Abstract

In the 1920s, British publishers produced a number of books that queried the nature of the “modern novel.” A useful way into the questions they were asking is through the dialogue between Virginia Woolf and E.M. Forster in their reviews of one another’s books and in the books they wrote about the novel. In 1926, Forster reviewed Woolf’s novels through Mrs Dalloway in The New Criterion. Throughout 1927, Woolf wrote in letters to Vita Sackville-West and her sister Vanessa, as well as in her diaries, that she was reading all of Forster’s novels to write an article on his work to be published in the Atlantic Monthly in November of 1927. In 1926, Forster was asked to write the Clark Lectures for Trinity College, delivered in the spring of 1927, that were to become Aspects of the Novel, and sought Woolf’s advice. She wrote Phases of Fiction as a kind of answer to his idea that we love novels because they let us occupy a world where people can be understood. They argued about something that preoccupies us still. Should a novel teach you how to live, how to see other people’s lives and challenges; should it have a message?

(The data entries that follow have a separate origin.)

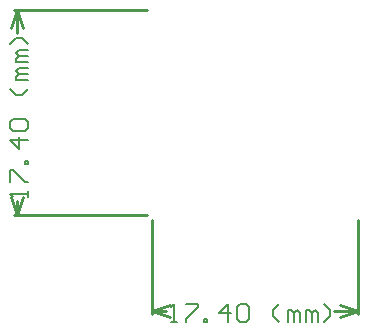
<source format=gm1>
%FSLAX25Y25*%
%MOIN*%
G70*
G01*
G75*
G04 Layer_Color=16711935*
%ADD10R,0.04016X0.03543*%
%ADD11C,0.02500*%
%ADD12R,0.28500X0.13000*%
%ADD13R,0.23500X0.21500*%
%ADD14R,0.39500X0.21500*%
%ADD15C,0.07500*%
%ADD16R,0.10000X0.05000*%
%ADD17O,0.10000X0.05000*%
%ADD18C,0.01000*%
%ADD19C,0.00700*%
%ADD20R,0.04816X0.04343*%
%ADD21C,0.08300*%
%ADD22R,0.10800X0.05800*%
%ADD23O,0.10800X0.05800*%
%ADD24C,0.00600*%
D18*
X273622Y272000D02*
Y303528D01*
X205118Y272000D02*
Y303528D01*
X265862Y273000D02*
X273622D01*
X205118D02*
X209679D01*
X267622Y275000D02*
X273622Y273000D01*
X267622Y271000D02*
X273622Y273000D01*
X205118D02*
X211118Y271000D01*
X205118Y273000D02*
X211118Y275000D01*
X159000Y373622D02*
X203528D01*
X159000Y305118D02*
X203528D01*
X160000Y365862D02*
Y373622D01*
Y305118D02*
Y309679D01*
X158000Y367622D02*
X160000Y373622D01*
X162000Y367622D01*
X160000Y305118D02*
X162000Y311118D01*
X158000D02*
X160000Y305118D01*
D24*
X211279Y269401D02*
X213278D01*
X212278D01*
Y275399D01*
X211279Y274399D01*
X216277Y275399D02*
X220276D01*
Y274399D01*
X216277Y270401D01*
Y269401D01*
X222275D02*
Y270401D01*
X223275D01*
Y269401D01*
X222275D01*
X230273D02*
Y275399D01*
X227274Y272400D01*
X231272D01*
X233272Y274399D02*
X234271Y275399D01*
X236271D01*
X237270Y274399D01*
Y270401D01*
X236271Y269401D01*
X234271D01*
X233272Y270401D01*
Y274399D01*
X247267Y269401D02*
X245268Y271400D01*
Y273400D01*
X247267Y275399D01*
X250266Y269401D02*
Y273400D01*
X251266D01*
X252265Y272400D01*
Y269401D01*
Y272400D01*
X253265Y273400D01*
X254265Y272400D01*
Y269401D01*
X256264D02*
Y273400D01*
X257264D01*
X258263Y272400D01*
Y269401D01*
Y272400D01*
X259263Y273400D01*
X260263Y272400D01*
Y269401D01*
X262262D02*
X264262Y271400D01*
Y273400D01*
X262262Y275399D01*
X163599Y311279D02*
Y313278D01*
Y312278D01*
X157601D01*
X158601Y311279D01*
X157601Y316277D02*
Y320276D01*
X158601D01*
X162599Y316277D01*
X163599D01*
Y322275D02*
X162599D01*
Y323275D01*
X163599D01*
Y322275D01*
Y330273D02*
X157601D01*
X160600Y327274D01*
Y331272D01*
X158601Y333272D02*
X157601Y334271D01*
Y336271D01*
X158601Y337270D01*
X162599D01*
X163599Y336271D01*
Y334271D01*
X162599Y333272D01*
X158601D01*
X163599Y347267D02*
X161600Y345268D01*
X159600D01*
X157601Y347267D01*
X163599Y350266D02*
X159600D01*
Y351266D01*
X160600Y352265D01*
X163599D01*
X160600D01*
X159600Y353265D01*
X160600Y354265D01*
X163599D01*
Y356264D02*
X159600D01*
Y357264D01*
X160600Y358263D01*
X163599D01*
X160600D01*
X159600Y359263D01*
X160600Y360263D01*
X163599D01*
Y362262D02*
X161600Y364262D01*
X159600D01*
X157601Y362262D01*
M02*

</source>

Or should it be beautiful, imaginative, or well crafted? (There is no right answer to this simplistic question.) Forster thought of the novelist as a kind of educator who would produce something with a clear meaning. As well, he thought that the author’s preoccupations with form or beauty compromised its usefulness. Woolf, perhaps because there were many influential visual artists in her circle, thought the novel should be itself, that its form and its beauty were not add-ons, but were an integral part of the pleasure we took in a novel and part of art’s autonomy.